Potential AFSCME strike looms despite members’ high pay, benefits

Mailee Smith

Senior Director of Labor Policy and Staff Attorney

Mailee Smith
February 16, 2017

Potential AFSCME strike looms despite members’ high pay, benefits

The average Illinois AFSCME worker receives over $100,000 a year in total compensation. But that isn’t enough for AFSCME leadership – it is demanding even more. And its demands should offend Illinois taxpayers footing the bill.

Illinois state workers are already the highest-paid state workers in the nation when adjusted for cost of living. The average state worker represented by the American Federation of State, County and Municipal Employees makes over $100,000 a year in total compensation.

And yet AFSCME leadership is threatening to shut down state government by going on strike – because it wants even more. It demands wage increases up to 29 percent, overtime after just 37.5 hours in a week, and platinum-level health insurance at little cost to state workers.

Threatening to strike over these outrageous demands is an affront to Illinois taxpayers, who have seen their own incomes flatline in recent years.

AFSCME workers already receive top-notch pay and benefits

When the most recent AFSCME contract expired in 2015, the average AFSCME salary was $66,000. Other benefits – including health care, overtime and pensions – place total compensation over $100,000 for the average AFSCME employee.

AFSCME wages have grown by leaps and bounds compared with those of Illinoisans in the private sector. Between 2005 and 2014, AFSCME worker salaries grew five times faster than Illinois workers’ earnings and increased at twice the rate of inflation.

Under the previous contract, state workers receive platinum-level health insurance – a level of coverage not even available to Illinoisans on the state’s insurance exchange, let alone at the rock-bottom prices state employees pay. Taxpayers subsidize a whopping 77 percent of the average AFSCME worker’s health care, which costs taxpayers $14,880 a year per worker.

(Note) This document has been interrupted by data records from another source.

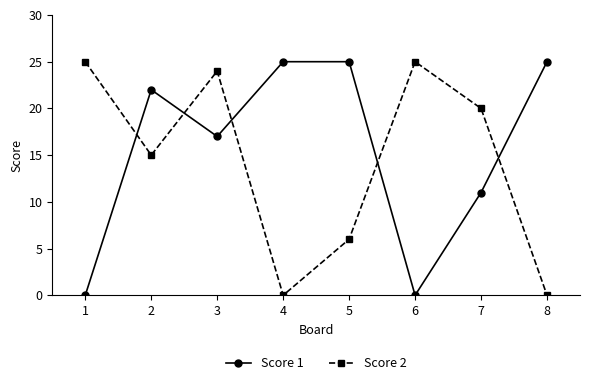

Does the chart display data point markers on the line(s)?

Yes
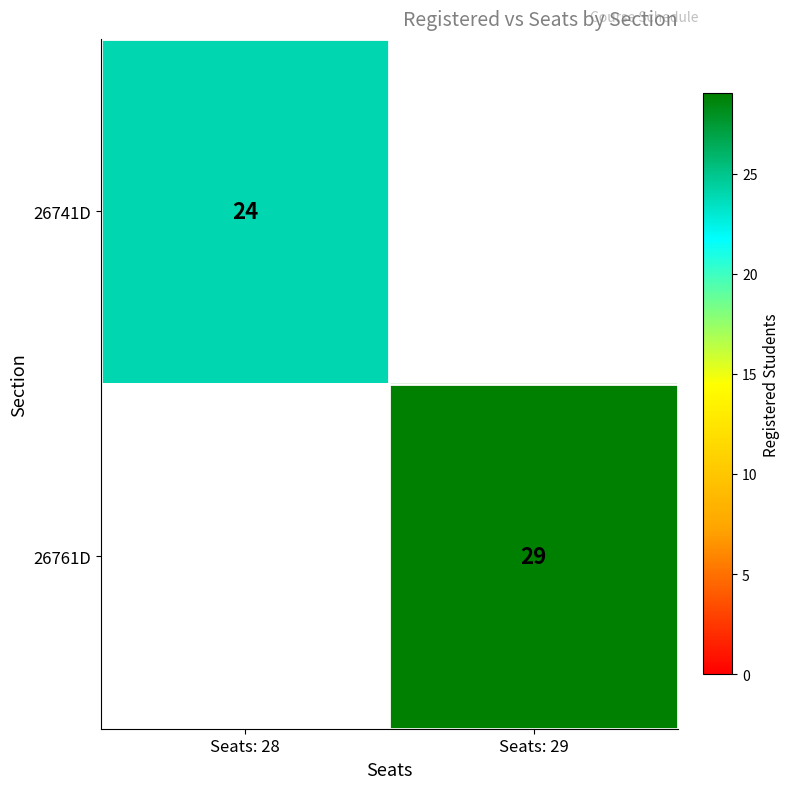

Is it true that 26741D equals 40 at Seats: 28?

False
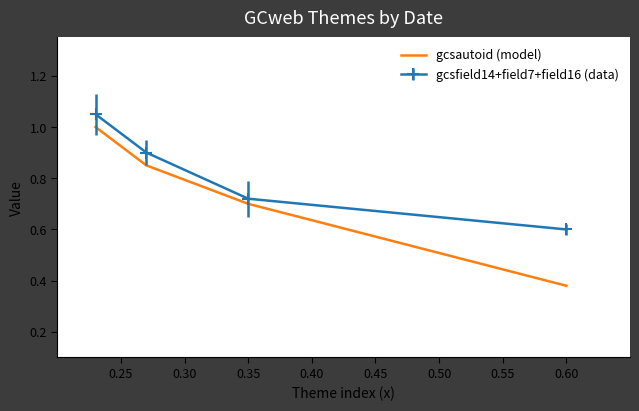

Which series has the largest total across all categories?

gcsfield14+field7+field16 (data)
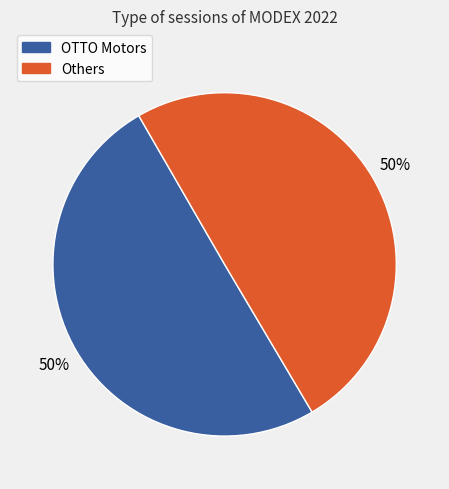

What percentage is the Others slice, to the nearest percent?

50%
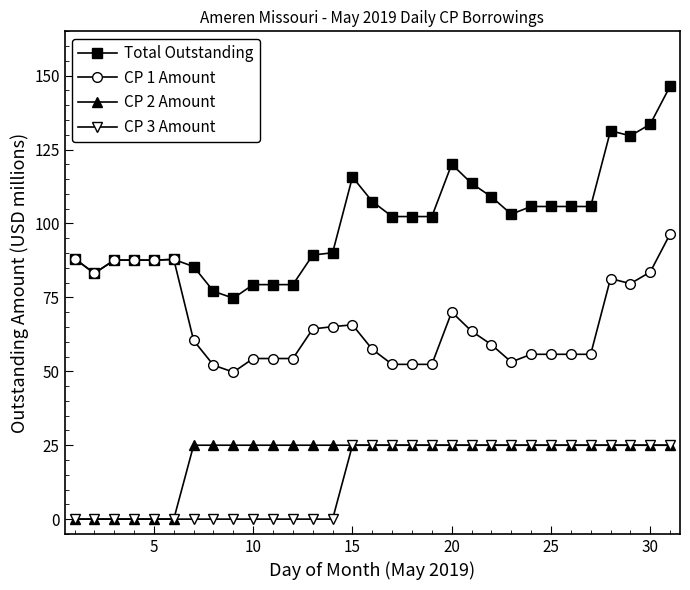

Is this an area chart (filled region under the line)?

No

Extraordinary benefits continue even after retirement. AFSCME employees receive free health insurance at retirement simply by working 20 or more years. This benefit alone will cost taxpayers $200,000 to $500,000 per employee in today’s dollars. Career state retirees on average receive $1.6 million in pension benefits over the course of their retirement, in addition to Social Security.

But it’s not enough for AFSCME leadership.

AFSCME wants more

Gov. Bruce Rauner’s last contract offer to the union tries to rein in union costs while also avoiding widespread state worker layoffs. But AFSCME ignores the economic realties facing the state, refusing to accept a contract that is fair to both state workers and taxpayers.

Rauner wants a temporary wage freeze during the term of the contract. But AFSCME is demanding pay increases of up to 29 percent over the course of the contract.

Rauner wants a typical 40-hour workweek before overtime kicks in. But AFSCME wants overtime at 37.5 hours.

Rauner wants employees to pay 40 percent of their health care costs. This means state taxpayers will continue subsidizing 60 percent of an AFSCME employee’s health care, at $11,600 per worker annually – still a significant amount by any standard.

AFSCME is threatening to walk out on taxpayers

Because the governor has not kowtowed to the union’s outrageous demands, ASFCME is threatening to strike.

In the meantime, AFSCME shows no consideration for the people who would have to pay for increased AFSCME perks. In fact, AFSCME is not only willing to go on strike against the taxpayers, it even believes its demands should be paid for by raising taxes – a slap in the face to taxpayers in a state with the worst income recovery in the Midwest since the Great Recession.

AFSCME ignores that Illinois has the worst out-migration rate in the region – and Illinois’ high taxes are the No. 1 reason people cite as a reason for wanting to leave.

Twenty other government-worker unions have agreed to cost-saving provisions in contracts with the state. It’s time AFSCME accepts the fact that taxpayers are tapped out.